Quand Evan Fournier était décrit comme un “désastre international”

Quand Evan Fournier était décrit comme un “désastre international”

Evan Fournier est aujourd'hui un très bon joueur NBA et une star de l'équipe de France. A son arrivée dans la ligue, il a pourtant pris cher de la part de certains journalistes locaux.

Shaï MamouPar Shaï Mamou  | Publié  | BasketSession.com / NEWS / WHAT THE FLOP / FAIL

Evan Fournier est un joueur solide et fiable en NBA aujourd'hui, à tel point qu'il est devenu le joueur le plus prolifique à trois points de l'histoire des New York Knicks sur une saison. Tout n'a pas toujours été aussi simple pour le nouveau capitaine intérimaire des Bleus en termes de popularité.

A son arrivée à Denver, "More Champagne" a même été condamné par un membre influent de la presse locale avant même d'avoir pu faire ses preuves. Au lendemain de sa Draft au 1er tour en 2012 (en 20e position), Fournier était ainsi l'objet d'un article pour le moins saignant écrit par Mark Kiszla, le journaliste du Denver Post, le média de référence dans la région.

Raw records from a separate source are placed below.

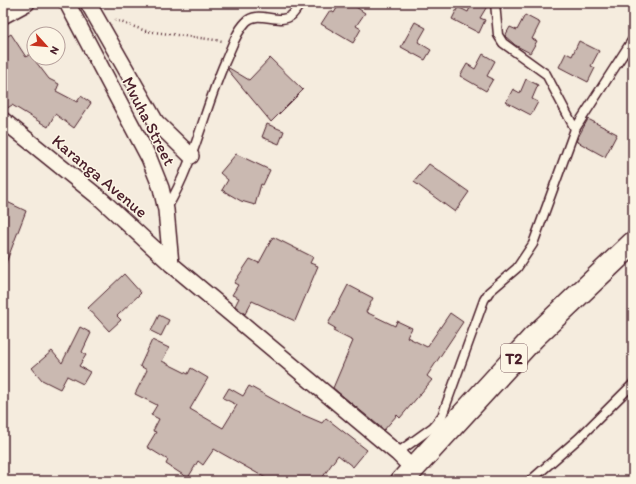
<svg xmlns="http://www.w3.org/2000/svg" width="636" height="484" font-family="Itim,sans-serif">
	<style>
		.building { fill: #cab9b1; stroke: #4a1f2b }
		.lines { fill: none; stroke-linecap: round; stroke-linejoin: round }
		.service-casing { stroke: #4a1f2b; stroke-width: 11 }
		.minor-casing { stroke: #4a1f2b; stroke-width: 18 }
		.trunk-casing { stroke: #4a1f2b; stroke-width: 25 }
		.path { stroke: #4a1f2b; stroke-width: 2.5; stroke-dasharray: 1 3; stroke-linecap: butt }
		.service { stroke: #fcf5e5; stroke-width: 8 }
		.minor { stroke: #fcf5e5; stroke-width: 15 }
		.trunk { stroke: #fcf5e5; stroke-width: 22 }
		.labels { text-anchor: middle; stroke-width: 3; stroke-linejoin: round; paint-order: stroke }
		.shield { fill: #fcf5e5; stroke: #7f5f63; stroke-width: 1 }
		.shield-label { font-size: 16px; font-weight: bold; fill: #4a1f2b }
		.street-label { font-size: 17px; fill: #4a1f2b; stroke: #fcf5e5 }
	</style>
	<rect width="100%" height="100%" fill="#f5ecde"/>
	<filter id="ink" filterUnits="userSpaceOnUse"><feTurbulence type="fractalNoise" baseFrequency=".025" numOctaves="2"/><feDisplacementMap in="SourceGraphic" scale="8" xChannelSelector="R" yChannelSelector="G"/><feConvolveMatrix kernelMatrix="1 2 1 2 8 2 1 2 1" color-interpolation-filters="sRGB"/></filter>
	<g filter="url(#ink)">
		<!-- building -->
		<g class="building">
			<polygon points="340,3 350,3 365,13 356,26 361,29 353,43 321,24 330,10 334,13"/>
			<polygon points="472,3 489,3 480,18 485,20 479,33 452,19 458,7 468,12"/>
			<polygon points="525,15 540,23 532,39 537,41 530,53 515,45 505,36 510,27 517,30"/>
			<polygon points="415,22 426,28 418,42 431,50 425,60 401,47"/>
			<polygon points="11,34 26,57 30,54 49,79 59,84 56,91 77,102 81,96 91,103 74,128 55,114 48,127 12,105 3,111 3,39"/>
			<polygon points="579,41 599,51 591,66 595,68 588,82 559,67 566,53 572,56"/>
			<polygon points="483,54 495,61 487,76 493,79 486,91 460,76 467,64 475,69"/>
			<polygon points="270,58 303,90 271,122 228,70 229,68 249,80"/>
			<polygon points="526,79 538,85 532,99 538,102 531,115 506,102 513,89 520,93"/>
			<polygon points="588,119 617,134 605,157 576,141"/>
			<polygon points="267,124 284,131 279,144 262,137"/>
			<polygon points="236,154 270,170 263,185 261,184 255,205 241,201 222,190 228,180 220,173"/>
			<polygon points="429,164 469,192 455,212 414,182"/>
			<polygon points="3,200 26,211 4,268 3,268"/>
			<polygon points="273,237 313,257 310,263 318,266 295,321 252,301 245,314 235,306 239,298 232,295 238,285 234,283 250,259 259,263"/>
			<polygon points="124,274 141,293 117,316 121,320 109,331 88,308"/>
			<polygon points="348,285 373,298 366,312 395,326 397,321 412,328 407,337 427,347 450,313 463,322 427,376 432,380 400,418 397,415 384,430 333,388 353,341 333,331 335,328 328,324"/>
			<polygon points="159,315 169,320 161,336 151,331"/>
			<polygon points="80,327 91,333 82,352 86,355 79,366 90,372 83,384 67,376 60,389 42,380 32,368 52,351 62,363"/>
			<polygon points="152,340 169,348 162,361 188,374 191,368 208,378 190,409 223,428 237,405 223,398 229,388 243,396 249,386 294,411 322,423 326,418 367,450 353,467 338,455 320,481 271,481 214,449 203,465 198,461 188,478 166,464 168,460 147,447 156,432 153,431 159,419 151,415 157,405 135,394 147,370 140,366"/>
		</g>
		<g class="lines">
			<defs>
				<g id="service">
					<polyline points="575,129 633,39"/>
					<path d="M 167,208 C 194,163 204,110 225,62 C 231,49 236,32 246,22 C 257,9 280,26 292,15 C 295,12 298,7 301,3"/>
					<polyline points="397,453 433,427 442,416 484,300 489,292 517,268 533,244 575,129 546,74 503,43 498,35 495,3"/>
					<polyline points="530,481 579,438 633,384"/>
				</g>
				<g id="minor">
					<polyline points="67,3 149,158 161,188 166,210 171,264"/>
					<polyline points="88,3 156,122 191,156"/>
					<polyline points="3,16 27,3"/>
					<polyline points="3,120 102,200 171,264 397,453 412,468"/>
				</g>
				<polyline id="trunk" points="402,481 533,338 633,243"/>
			</defs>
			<!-- service casing -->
			<use href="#service" class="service-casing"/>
			<!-- minor casing -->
			<use href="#minor" class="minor-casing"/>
			<!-- trunk casing -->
			<use href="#trunk" class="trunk-casing"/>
			<!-- path -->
			<polyline class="path" points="115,20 146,31 223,41"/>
			<!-- service -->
			<use href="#service" class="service"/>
			<!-- minor -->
			<use href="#minor" class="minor"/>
			<!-- trunk -->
			<use href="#trunk" class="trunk"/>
		</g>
	</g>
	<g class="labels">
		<!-- shield labels -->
		<rect class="shield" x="501" y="344" width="26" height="28" rx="3"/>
		<g class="shield-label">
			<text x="514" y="364">T2</text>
		</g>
		<!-- street labels -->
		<g class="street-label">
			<text transform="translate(149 121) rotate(63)" y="6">Mvuha Street</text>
			<text transform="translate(100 176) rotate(40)" y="6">Karanga Avenue</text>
		</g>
	</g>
	<!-- margin -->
	<rect width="636" height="484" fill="none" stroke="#fcf5e5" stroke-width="16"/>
	<rect x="8" y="8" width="620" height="468" fill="none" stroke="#4a1f2b" stroke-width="1.5" filter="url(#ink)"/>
	<!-- north arrow -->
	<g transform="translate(46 46) rotate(117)"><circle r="19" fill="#fcf5e5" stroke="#b59f9b"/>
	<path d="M0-3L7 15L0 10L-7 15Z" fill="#c8321e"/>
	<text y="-6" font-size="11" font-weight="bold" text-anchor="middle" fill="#4a1f2b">N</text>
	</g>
</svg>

Plutôt que de laisser une chance au joueur de 19 ans de montrer de quoi il était capable, Kiszla avait livré un brûlot aux relents d'anti-européanisme titré "The Nuggets draft an international disaster", en VF "Les Nuggets draftent un désastre international".

En voici quelques petits extraits.

"Quand Denver a recruté Evan Fournier en 20e position, ça a été une gifle au visage du basket made in America. Ce n'est clairement pas Kenneth Faried, qui a fait passer le GM Masai Ujiri pour un génie l'an dernier".

"Voici tout ce que vous avez besoin de savoir sur Evan Fournier. C'est un shooting guard qui ne sait pas shooter".

"Les Nuggets ont fait deux work-outs avec John Jenkins, de Vanderbilt. Il doit vraiment être nul si Denver a finalement choisi Fournier".

"Je n'ai qu'une question pour Fournier. Où est la bibliothèque ? Parce qu'il est très peu probable qu'il passe la moindre minute sur le terrain..."

Evan Fournier raconte pourquoi il a choisi les Knicks

Ce n'est pas faire injure à Evan que de dire qu'il n'a pas connu la réussite escomptée à Denver, la faute à un temps de jeu faible et à un logique manque d'expérience au plus haut niveau. Arrivé à Orlando dans un contexte plus propice à son éclosion et avec quelques années en plus au compteur, le Charentonnais a prouvé à Kiszla qu'il aurait mieux fait de se taire.

On avait d'ailleurs rappelé à l'intéressé cet article nauséabond sur un gamin qu'il n'avait au final jamais réellement vu en action... Ce à quoi il avait répondu :

"La France me déteste toujours. Laissez-moi vous dire cela : la nourriture française est la meilleure du monde. Le basket français en revanche ? Pas vraiment. Est-ce que ça aide mon cas ? Peut-être pas".

Il y a quelques années, un journaliste de Chicago avait perdu un pari avec Joakim Noah et avait dû manger concrètement le journal dans lequel il avait écrit que "Jooks" ne serait jamais un joueur NBA. On payerait pour voir Mark Kiszla grignoter les touches de son clavier au vu de ce qu'a réussi Evan Fournier sur la scène internationale et de ce qu'il est en train d'accomplir en NBA.